** Aim of the exercise **
Read the passage on hospital crisis readiness below and list everything it says the COVID-19 charts clearly show.

** Exercise text **
◆ ◆ ◆ ◆

In 2009, the National Academy of Sciences was worried hospitals weren’t ready for a crisis. At the time, the subject seemed urgent. It was just after the spring of H1N1 influenza, and experts expected the virus to return again in fall. The organization published a report that year, and several others over the years to follow. The key takeaway: Good crisis care makes decisions based on the health of the community, not just the health of the individual. The U.S. health care system was not used to that kind of thinking. Making that shift would be difficult, but possible — provided there were clear guidelines in place, shared by hospitals across the country, and visible to the public.
But more than a decade later, despite a lot of progress, experts I spoke to said there are still no nationwide crisis regulations or standards in place. State and local plans vary in scope and quality. That means there are no uniform guidelines that decide who gets access to a scarce resource — like a test for novel coronavirus — and who doesn’t. There’s no consistent appeals process for those rejected. And we still have a health care system where nearly every resource, from basics like beds to life-saving tools like ventilators, could very quickly become scarce…
The statistics of COVID-19 don’t necessarily sound horrific. You can go look at charts that clearly show that the majority of infections are mild, the bulk of people recover, and people 60 and over are most at risk. Unfortunately, while that information is accurate, it’s also misleading. That’s because the real risk of COVID-19 isn’t about what it does to one person, experts told me, it’s about the community. It’s not about “Will I die?” it’s about “How much will this overwhelm our health care infrastructure?

◆ ◆ ◆ ◆

** Entries provided **
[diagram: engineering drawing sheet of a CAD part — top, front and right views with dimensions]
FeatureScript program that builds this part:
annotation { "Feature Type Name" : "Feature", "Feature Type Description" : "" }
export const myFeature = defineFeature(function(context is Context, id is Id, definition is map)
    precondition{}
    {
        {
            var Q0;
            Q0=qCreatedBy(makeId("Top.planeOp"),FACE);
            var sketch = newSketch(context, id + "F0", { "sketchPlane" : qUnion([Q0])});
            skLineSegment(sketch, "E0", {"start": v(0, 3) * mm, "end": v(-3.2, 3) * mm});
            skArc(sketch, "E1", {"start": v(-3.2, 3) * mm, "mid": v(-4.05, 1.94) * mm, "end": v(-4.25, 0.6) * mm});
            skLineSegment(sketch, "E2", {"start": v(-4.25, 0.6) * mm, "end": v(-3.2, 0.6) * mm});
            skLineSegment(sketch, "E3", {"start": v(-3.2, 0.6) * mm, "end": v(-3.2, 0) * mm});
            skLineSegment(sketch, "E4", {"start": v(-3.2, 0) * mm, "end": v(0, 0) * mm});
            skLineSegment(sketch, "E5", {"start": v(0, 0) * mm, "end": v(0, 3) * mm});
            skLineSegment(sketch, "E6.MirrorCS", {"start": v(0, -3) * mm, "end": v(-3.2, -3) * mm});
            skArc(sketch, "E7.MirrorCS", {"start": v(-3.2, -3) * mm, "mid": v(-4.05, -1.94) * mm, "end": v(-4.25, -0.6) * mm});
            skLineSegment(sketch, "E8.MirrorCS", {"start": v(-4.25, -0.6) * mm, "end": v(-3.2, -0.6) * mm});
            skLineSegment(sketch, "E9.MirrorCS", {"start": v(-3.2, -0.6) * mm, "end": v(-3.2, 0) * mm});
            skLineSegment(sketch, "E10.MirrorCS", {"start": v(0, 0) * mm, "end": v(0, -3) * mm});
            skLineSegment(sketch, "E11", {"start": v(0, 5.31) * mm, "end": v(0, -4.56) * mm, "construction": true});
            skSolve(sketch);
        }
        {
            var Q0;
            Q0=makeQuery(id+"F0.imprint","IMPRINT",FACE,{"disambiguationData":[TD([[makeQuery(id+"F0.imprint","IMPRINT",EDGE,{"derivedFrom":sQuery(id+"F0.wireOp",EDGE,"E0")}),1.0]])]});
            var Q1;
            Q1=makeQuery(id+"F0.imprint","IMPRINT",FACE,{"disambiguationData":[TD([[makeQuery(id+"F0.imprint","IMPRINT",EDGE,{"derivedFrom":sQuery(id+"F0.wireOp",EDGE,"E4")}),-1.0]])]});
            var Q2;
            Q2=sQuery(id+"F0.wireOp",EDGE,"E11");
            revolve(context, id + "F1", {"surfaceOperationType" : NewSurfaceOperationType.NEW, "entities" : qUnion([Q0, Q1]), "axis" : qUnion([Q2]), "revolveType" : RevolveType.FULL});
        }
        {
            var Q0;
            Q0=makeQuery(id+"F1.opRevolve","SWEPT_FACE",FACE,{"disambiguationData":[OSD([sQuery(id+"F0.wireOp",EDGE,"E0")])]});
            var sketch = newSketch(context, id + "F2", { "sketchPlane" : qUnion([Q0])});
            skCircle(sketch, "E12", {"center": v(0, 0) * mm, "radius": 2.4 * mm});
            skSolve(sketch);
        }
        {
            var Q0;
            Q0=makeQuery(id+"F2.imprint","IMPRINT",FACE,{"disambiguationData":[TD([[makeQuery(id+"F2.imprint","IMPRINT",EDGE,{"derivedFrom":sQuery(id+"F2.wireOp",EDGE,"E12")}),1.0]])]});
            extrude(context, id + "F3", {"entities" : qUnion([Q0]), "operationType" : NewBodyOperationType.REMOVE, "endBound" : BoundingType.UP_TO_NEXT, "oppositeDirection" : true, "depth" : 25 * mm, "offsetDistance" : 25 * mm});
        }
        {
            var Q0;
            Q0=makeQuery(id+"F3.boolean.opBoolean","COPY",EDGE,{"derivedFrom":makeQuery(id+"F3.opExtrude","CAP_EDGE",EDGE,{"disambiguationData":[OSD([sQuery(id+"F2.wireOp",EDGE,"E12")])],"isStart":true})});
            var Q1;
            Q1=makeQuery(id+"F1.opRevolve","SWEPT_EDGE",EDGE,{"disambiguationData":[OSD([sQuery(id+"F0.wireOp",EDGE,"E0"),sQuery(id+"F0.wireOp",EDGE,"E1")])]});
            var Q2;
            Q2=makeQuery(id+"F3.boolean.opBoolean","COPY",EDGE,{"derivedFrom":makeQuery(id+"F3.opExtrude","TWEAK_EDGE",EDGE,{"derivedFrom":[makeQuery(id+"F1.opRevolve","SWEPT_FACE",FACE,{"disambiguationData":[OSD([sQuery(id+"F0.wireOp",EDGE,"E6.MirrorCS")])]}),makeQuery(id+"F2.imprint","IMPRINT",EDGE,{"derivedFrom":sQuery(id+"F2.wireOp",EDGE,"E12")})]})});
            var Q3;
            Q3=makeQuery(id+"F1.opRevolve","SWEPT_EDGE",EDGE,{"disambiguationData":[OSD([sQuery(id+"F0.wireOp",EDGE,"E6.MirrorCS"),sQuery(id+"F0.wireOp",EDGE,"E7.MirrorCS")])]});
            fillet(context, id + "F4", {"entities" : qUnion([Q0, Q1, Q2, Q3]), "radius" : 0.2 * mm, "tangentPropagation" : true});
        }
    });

◆ ◆ ◆ ◆

** Response below **
- The majority of infections are mild.
- The bulk of people recover.
- People 60 and over are most at risk.